____ Provided data

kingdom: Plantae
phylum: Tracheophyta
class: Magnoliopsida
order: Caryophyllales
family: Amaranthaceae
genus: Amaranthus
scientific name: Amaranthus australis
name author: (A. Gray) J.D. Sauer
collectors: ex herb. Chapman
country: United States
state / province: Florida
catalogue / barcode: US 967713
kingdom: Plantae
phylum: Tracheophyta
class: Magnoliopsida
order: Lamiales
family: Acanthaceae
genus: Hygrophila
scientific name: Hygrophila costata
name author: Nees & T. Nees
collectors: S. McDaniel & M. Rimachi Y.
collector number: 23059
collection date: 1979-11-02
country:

________

Copy out the lines exactly as they appear, from the one containing "catalogue / barcode: US 967713" through the last line, including both ends.

catalogue / barcode: US 967713
kingdom: Plantae
phylum: Tracheophyta
class: Magnoliopsida
order: Lamiales
family: Acanthaceae
genus: Hygrophila
scientific name: Hygrophila costata
name author: Nees & T. Nees
collectors: S. McDaniel & M. Rimachi Y.
collector number: 23059
collection date: 1979-11-02
country:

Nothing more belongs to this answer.